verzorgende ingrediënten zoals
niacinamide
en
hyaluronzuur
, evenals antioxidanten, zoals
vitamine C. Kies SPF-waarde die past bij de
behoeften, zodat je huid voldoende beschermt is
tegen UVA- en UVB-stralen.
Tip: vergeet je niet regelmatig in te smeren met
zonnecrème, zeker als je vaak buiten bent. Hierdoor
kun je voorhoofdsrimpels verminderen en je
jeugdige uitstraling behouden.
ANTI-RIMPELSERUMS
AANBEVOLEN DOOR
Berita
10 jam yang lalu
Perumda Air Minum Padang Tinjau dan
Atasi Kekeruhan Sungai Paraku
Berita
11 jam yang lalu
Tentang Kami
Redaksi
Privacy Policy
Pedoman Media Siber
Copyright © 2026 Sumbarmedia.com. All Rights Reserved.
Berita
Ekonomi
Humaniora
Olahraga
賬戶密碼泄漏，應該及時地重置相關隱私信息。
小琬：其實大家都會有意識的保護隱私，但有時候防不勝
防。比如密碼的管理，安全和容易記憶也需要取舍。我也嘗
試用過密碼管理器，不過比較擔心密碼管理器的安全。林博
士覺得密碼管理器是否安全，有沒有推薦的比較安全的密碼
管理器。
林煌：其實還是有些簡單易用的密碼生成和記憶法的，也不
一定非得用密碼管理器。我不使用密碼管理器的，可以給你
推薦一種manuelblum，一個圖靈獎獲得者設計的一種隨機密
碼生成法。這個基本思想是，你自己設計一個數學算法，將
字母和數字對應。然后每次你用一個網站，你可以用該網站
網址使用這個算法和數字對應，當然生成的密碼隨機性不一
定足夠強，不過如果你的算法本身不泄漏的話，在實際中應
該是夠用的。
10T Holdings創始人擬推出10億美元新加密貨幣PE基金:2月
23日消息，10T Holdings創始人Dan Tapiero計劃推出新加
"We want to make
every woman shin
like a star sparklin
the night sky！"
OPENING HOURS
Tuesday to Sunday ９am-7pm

Instruction: Set down the material above without any changes, from its first line through the line containing "Tip: vergeet je", including that line.

Answer section:
verzorgende ingrediënten zoals
niacinamide
en
hyaluronzuur
, evenals antioxidanten, zoals
vitamine C. Kies SPF-waarde die past bij de
behoeften, zodat je huid voldoende beschermt is
tegen UVA- en UVB-stralen.
Tip: vergeet je niet regelmatig in te smeren met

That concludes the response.